JACKSONVILLE, Fla. — Catholic Charities is one step closer to resettling 35 Ukrainian refugees in Jacksonville. Organizers are expecting families in the coming weeks, but they could come as soon as tomorrow.
“It’s a constant running back and forth to make sure we have it all,” volunteer Joan Altes said.
Action News Jax was with Altes as she sorted through donations at Catholic Charities’ warehouse Tuesday.
“I like it when they match,” Altes added as she placed a pile of neatly folded hand towels on a shelf.
“This will be bathroom number one, and bathroom number two,” she said.
So far, more than 2.5 million people have fled Ukraine since the Russian invasion.
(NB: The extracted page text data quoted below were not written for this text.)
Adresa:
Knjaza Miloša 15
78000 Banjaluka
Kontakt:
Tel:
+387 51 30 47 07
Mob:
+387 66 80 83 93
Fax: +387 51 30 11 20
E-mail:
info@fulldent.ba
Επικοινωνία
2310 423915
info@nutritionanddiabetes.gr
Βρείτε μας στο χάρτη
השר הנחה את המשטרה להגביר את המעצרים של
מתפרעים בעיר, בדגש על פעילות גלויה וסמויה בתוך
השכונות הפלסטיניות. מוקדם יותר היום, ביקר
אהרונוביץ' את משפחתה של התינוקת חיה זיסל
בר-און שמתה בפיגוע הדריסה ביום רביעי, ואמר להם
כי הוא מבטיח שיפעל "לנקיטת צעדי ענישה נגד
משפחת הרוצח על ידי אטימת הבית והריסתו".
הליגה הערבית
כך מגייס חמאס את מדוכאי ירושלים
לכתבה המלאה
According to Catholic Charities, the U.S. can take up to 125,000 refugees in the fiscal year 2022 — that number is separate from the 76,000 Afghan refugees who resettled last year.
In Jacksonville, Catholic Charities can serve up to 150 refugees in addition to those from Afghanistan.
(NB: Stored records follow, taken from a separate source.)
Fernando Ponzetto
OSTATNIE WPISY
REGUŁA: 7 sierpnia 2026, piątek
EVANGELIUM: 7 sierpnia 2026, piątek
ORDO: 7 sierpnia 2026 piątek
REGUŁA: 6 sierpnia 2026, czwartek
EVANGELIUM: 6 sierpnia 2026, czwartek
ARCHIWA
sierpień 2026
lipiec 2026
“We’re blessed to have a beautiful amount of donations that have come in over the past year to help with our Afghan crisis to support any of the Afghan families that have come in, but now we’re pivoting to continue to do that, but also are welcoming the Ukrainians that are coming here to resettle,” Senior Director of Development Nicola Barnack said.
She says Catholic Charities needs more donations and volunteers to help set up homes.
The stock in the warehouse may look like a lot, but after resettling just a few families, shelves will be bare.
Items that are still really needed are twin-sized bedding, bath mats and towels, and everyday items like alarm clocks and light bulbs.
To Altes, giving the Ukrainian refugees a home when they get to Jacksonville is invaluable.
“They’re going to live here,” she said. “We want to welcome them and have a beautiful place.”
Barnack says Lutheran Social Services, the other agency in town that resettles refugees, is set to take in close to the same number of refugees as Catholic Charities.
You can drop off donations at Catholic Charities’ — warehouse which is located in a church — on Mondays, Tuesdays, and Thursdays from 9 a.m. to 11 a.m. at 134 E. Church St.
President Joe Biden has talked about welcoming refugees from Ukraine “with open arms”. Immigration policy experts tell CBS News it’s likely the U.S. won’t take in large numbers of Ukrainian refugees in the near future.